Living Legacy Forest treats cremated ashes so that they nourish trees.
The concept of burying a loved-one’s ashes under a tree or flowering shrub isn’t as straightforward as you may think.
Warren Roberts, founder and CEO of Living Legacy Forest, likens the alkalinity of ashes to caustic soda, saying the pH is so high that it either kills plants or hampers root growth.
“At the moment, most people don’t realise that, and so with all good intentions they go into parks and forests and scatter their ashes,” he says.
“Imagine if you put 3kg of oven cleaner on a tree. It is in no way good for the tree.

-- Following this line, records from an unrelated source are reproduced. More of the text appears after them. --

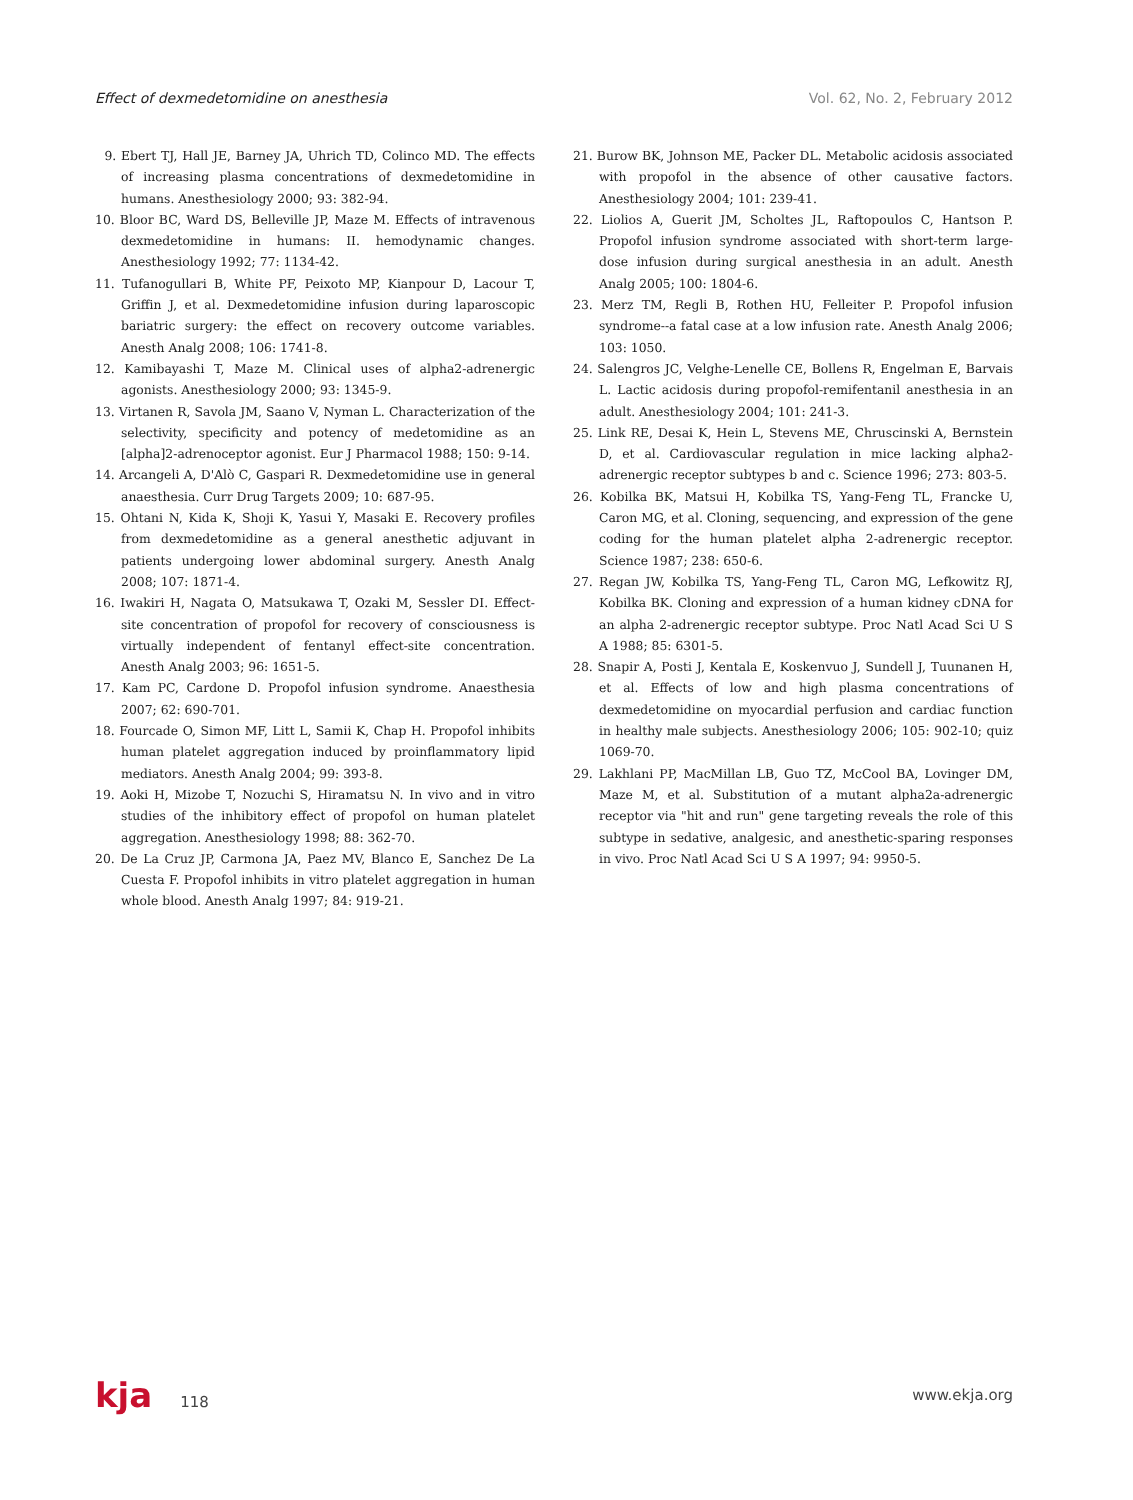Effect of dexmedetomidine on anesthesia Vol. 62, No. 2, February 2012
9. Ebert TJ, Hall JE, Barney JA, Uhrich TD, Colinco MD. The effects of increasing plasma concentrations of dexmedetomidine in humans. Anesthesiology 2000; 93: 382-94.
10. Bloor BC, Ward DS, Belleville JP, Maze M. Effects of intravenous dexmedetomidine in humans: II. hemodynamic changes. Anesthesiology 1992; 77: 1134-42.
11. Tufanogullari B, White PF, Peixoto MP, Kianpour D, Lacour T, Griffin J, et al. Dexmedetomidine infusion during laparoscopic bariatric surgery: the effect on recovery outcome variables. Anesth Analg 2008; 106: 1741-8.
12. Kamibayashi T, Maze M. Clinical uses of alpha2-adrenergic agonists. Anesthesiology 2000; 93: 1345-9.
13. Virtanen R, Savola JM, Saano V, Nyman L. Characterization of the selectivity, specificity and potency of medetomidine as an [alpha]2-adrenoceptor agonist. Eur J Pharmacol 1988; 150: 9-14.
14. Arcangeli A, D'Alò C, Gaspari R. Dexmedetomidine use in general anaesthesia. Curr Drug Targets 2009; 10: 687-95.
15. Ohtani N, Kida K, Shoji K, Yasui Y, Masaki E. Recovery profiles from dexmedetomidine as a general anesthetic adjuvant in patients undergoing lower abdominal surgery. Anesth Analg 2008; 107: 1871-4.
16. Iwakiri H, Nagata O, Matsukawa T, Ozaki M, Sessler DI. Effect-site concentration of propofol for recovery of consciousness is virtually independent of fentanyl effect-site concentration. Anesth Analg 2003; 96: 1651-5.
17. Kam PC, Cardone D. Propofol infusion syndrome. Anaesthesia 2007; 62: 690-701.
18. Fourcade O, Simon MF, Litt L, Samii K, Chap H. Propofol inhibits human platelet aggregation induced by proinflammatory lipid mediators. Anesth Analg 2004; 99: 393-8.
19. Aoki H, Mizobe T, Nozuchi S, Hiramatsu N. In vivo and in vitro studies of the inhibitory effect of propofol on human platelet aggregation. Anesthesiology 1998; 88: 362-70.
20. De La Cruz JP, Carmona JA, Paez MV, Blanco E, Sanchez De La Cuesta F. Propofol inhibits in vitro platelet aggregation in human whole blood. Anesth Analg 1997; 84: 919-21.
21. Burow BK, Johnson ME, Packer DL. Metabolic acidosis associated with propofol in the absence of other causative factors. Anesthesiology 2004; 101: 239-41.
22. Liolios A, Guerit JM, Scholtes JL, Raftopoulos C, Hantson P. Propofol infusion syndrome associated with short-term large-dose infusion during surgical anesthesia in an adult. Anesth Analg 2005; 100: 1804-6.
23. Merz TM, Regli B, Rothen HU, Felleiter P. Propofol infusion syndrome--a fatal case at a low infusion rate. Anesth Analg 2006; 103: 1050.
24. Salengros JC, Velghe-Lenelle CE, Bollens R, Engelman E, Barvais L. Lactic acidosis during propofol-remifentanil anesthesia in an adult. Anesthesiology 2004; 101: 241-3.
25. Link RE, Desai K, Hein L, Stevens ME, Chruscinski A, Bernstein D, et al. Cardiovascular regulation in mice lacking alpha2-adrenergic receptor subtypes b and c. Science 1996; 273: 803-5.
26. Kobilka BK, Matsui H, Kobilka TS, Yang-Feng TL, Francke U, Caron MG, et al. Cloning, sequencing, and expression of the gene coding for the human platelet alpha 2-adrenergic receptor. Science 1987; 238: 650-6.
27. Regan JW, Kobilka TS, Yang-Feng TL, Caron MG, Lefkowitz RJ, Kobilka BK. Cloning and expression of a human kidney cDNA for an alpha 2-adrenergic receptor subtype. Proc Natl Acad Sci U S A 1988; 85: 6301-5.
28. Snapir A, Posti J, Kentala E, Koskenvuo J, Sundell J, Tuunanen H, et al. Effects of low and high plasma concentrations of dexmedetomidine on myocardial perfusion and cardiac function in healthy male subjects. Anesthesiology 2006; 105: 902-10; quiz 1069-70.
29. Lakhlani PP, MacMillan LB, Guo TZ, McCool BA, Lovinger DM, Maze M, et al. Substitution of a mutant alpha2a-adrenergic receptor via "hit and run" gene targeting reveals the role of this subtype in sedative, analgesic, and anesthetic-sparing responses in vivo. Proc Natl Acad Sci U S A 1997; 94: 9950-5.
kja 118 www.ekja.org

“Even if you put the ashes in a biodegradable urn, the tree survives the ashes by growing away from it, or it just doesn’t survive in a lot of cases.”
Mr Roberts should know. He spent about two years working with plant pathologist Dr Mary Cole, conducting scientific tests in order to overcome this problem. Their work focussed on transforming donated cremated ashes into micronutrients which are small enough to be absorbed by trees and nourish them.
Mr Roberts says trees planted with donated ashes have thrived over 12 months, so Living Legacy Forest is now proud to be offering the opportunity commercially, allowing “the essence of the person to live on with the power and beauty of nature”.